Sur l'équipe nationale sud-africaine
L'équipe nationale doit se réveiller et ce dès la Coupe d'Afrique en janvier au Ghana. Les efforts entrepris seront alors visibles. Ensuite, il restera une année pour être prêts pour la Coupe des Confédérations et encore un an avant le grand moment. C'est court, mais souvenez vous de 2002 et 2006, les hôtes étaient moribonds et on sait ce qu'il s'est passé...
Sur l'administration du football en Afrique
Nous savons qu'il y a un déficit dans l'administration des Associations en Afrique, la Confédération africaine le sait également. C'est la raison pour laquelle nous avons lancé le programme Gagner en Afrique avec l'Afrique. Le budget de 70 millions de dollars a déjà permis de mettre en place des terrains artificiels un peu partout sur le Continent, et des cours de management en administration sont au programme, tout comme des moyens pour renforcer les championnats locaux. La CAF a 50 ans mais il y a encore beaucoup d'efforts à fournir pour être parfaitement organisés. Il y a eu par le passé trop d'interventionnisme des gouvernements dans les Fédérations, c'est un problème africain. S'améliorer dans ce domaine doit aussi faire partie du legs de 2010.
Sur son absence au match Orlando Pirates - Kaizer Chiefs
Je n'étais pas présent au match entre les Orlando Pirates et les Kaizer Chiefs d'abord parce que je considère que c'est le rôle des anciens joueurs qui sont au Comité Exécutif, en l'occurrence Franz Beckenbauer et Michel Platini.
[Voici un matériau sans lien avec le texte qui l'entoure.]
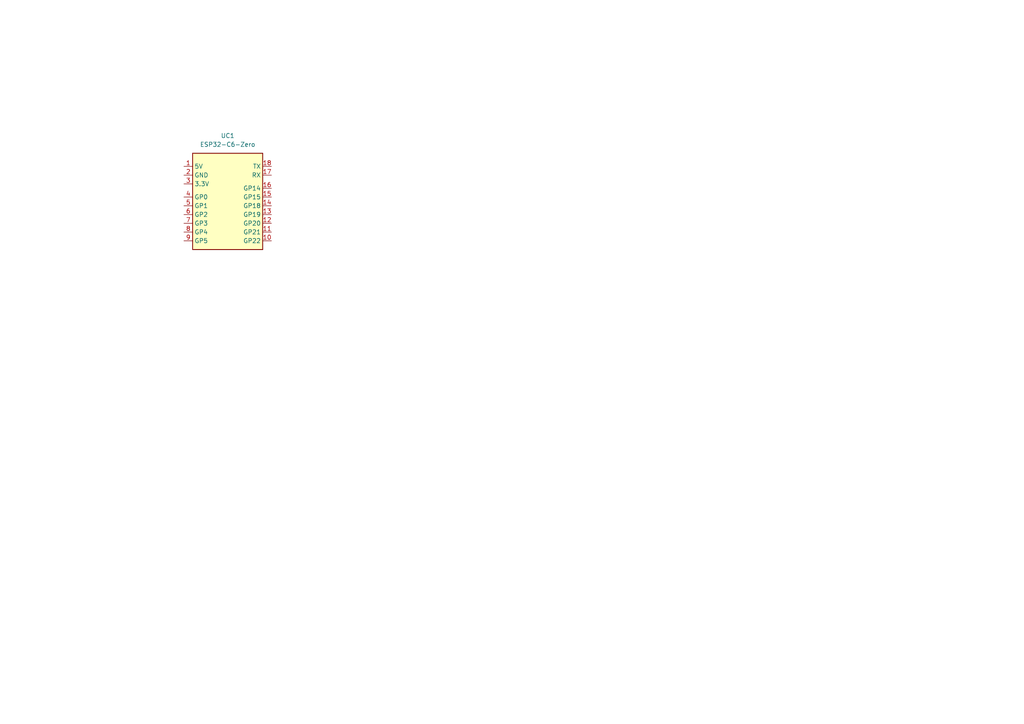
<source format=kicad_sch>
(kicad_sch
	(version 20231120)
	(generator "eeschema")
	(generator_version "8.0")
	(uuid "796297fa-cde6-4064-a100-2c3fcdecc56e")
	(paper "A4")
	
	(symbol
		(lib_id "ESP32-C6-Zero:ESP32-C6-Zero")
		(at 66.04 58.42 0)
		(unit 1)
		(exclude_from_sim no)
		(in_bom yes)
		(on_board yes)
		(dnp no)
		(fields_autoplaced yes)
		(uuid "f56a6b52-5cb8-485e-8215-b8f060f7d82a")
		(property "Reference" "UC1"
			(at 66.04 39.37 0)
			(effects
				(font
					(size 1.27 1.27)
				)
			)
		)
		(property "Value" "ESP32-C6-Zero"
			(at 66.04 41.91 0)
			(effects
				(font
					(size 1.27 1.27)
				)
			)
		)
		(property "Footprint" "ESP32-C6-Zero:ESP32-C6-Zero-M"
			(at 66.04 76.708 0)
			(effects
				(font
					(size 1.27 1.27)
				)
				(hide yes)
			)
		)
		(property "Datasheet" "https://www.waveshare.com/wiki/ESP32-C6-Zero"
			(at 66.802 74.422 0)
			(effects
				(font
					(size 1.27 1.27)
				)
				(hide yes)
			)
		)
		(property "Description" ""
			(at 71.12 66.04 0)
			(effects
				(font
					(size 1.27 1.27)
				)
				(hide yes)
			)
		)
		(pin "18"
			(uuid "e57bfcf6-1723-42c9-8bd3-a5e89ff308c5")
		)
		(pin "3"
			(uuid "c6ec3a65-eb1b-4188-8b67-cc7cd70fce2f")
		)
		(pin "6"
			(uuid "722e9821-487e-4a26-b018-19274e0d63c5")
		)
		(pin "4"
			(uuid "759934c4-f187-4d58-a06d-2581928f089b")
		)
		(pin "14"
			(uuid "f12bec52-a303-41bb-a043-ebc4f8230854")
		)
		(pin "12"
			(uuid "522a7574-a58c-4278-97b0-14b00712989c")
		)
		(pin "15"
			(uuid "2f3983b3-e67c-4003-87db-577f4f8dfa95")
		)
		(pin "7"
			(uuid "2afff99d-da7f-4015-87f6-aebdc3fdd43e")
		)
		(pin "16"
			(uuid "b80fd3d6-d036-43ac-9335-9f3bb642e298")
		)
		(pin "2"
			(uuid "106b54ad-22ca-4089-9c4b-364c7d47210e")
		)
		(pin "11"
			(uuid "0eb1b20c-03ff-4c01-b014-3fbddaa2df60")
		)
		(pin "9"
			(uuid "8e79e002-835d-4510-9113-5419fc59d761")
		)
		(pin "1"
			(uuid "dfef1ca0-535e-4266-aac9-20e989215e4a")
		)
		(pin "5"
			(uuid "0e7083a4-7a07-4aec-af75-1056698143dc")
		)
		(pin "17"
			(uuid "d9ad8c81-d811-4e10-b289-49061d714749")
		)
		(pin "13"
			(uuid "bd2d0079-4cba-4d22-92c2-8137b6a35c70")
		)
		(pin "10"
			(uuid "36002645-de5b-44cf-b4c9-08ff05038f18")
		)
		(pin "8"
			(uuid "668bcb9f-674b-4abf-a7c3-e3a2d3d946fa")
		)
		(instances
			(project ""
				(path "/796297fa-cde6-4064-a100-2c3fcdecc56e"
					(reference "UC1")
					(unit 1)
				)
			)
		)
	)
	(sheet_instances
		(path "/"
			(page "1")
		)
	)
)

</source>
Ensuite parce que je devais participer à la répétition du Tirage au sort, tout simplement!
Sur le nombre d'équipes africaines en Coupe du Monde
Je ne sais pas si l'Afrique gardera ses six équipes pour les Coupes du Monde suivantes. A mon avis, tout dépendra des résultats en 2010 : si les formations africaines réussissent un gros coup il sera difficile à qui que ce soit de contester les six équipes. En tout état de cause, la décision ne sera pas prise avant fin 2010.
Sur le retard de Port Elizabeth et du Cap
Port Elizabeth et Le Cap sont un peu en retard sur le programme mais je sais qu'elles seront prêtes à l'heure dite, une solution sera trouvée rapidement pour avancer. Il reste tout de même 900 jours avant le coup d'envoi, c'est plus de temps qu'il n'en faut. Pour le moment, les voyants sont oranges, ils passeront vite au vert, j'ai confiance.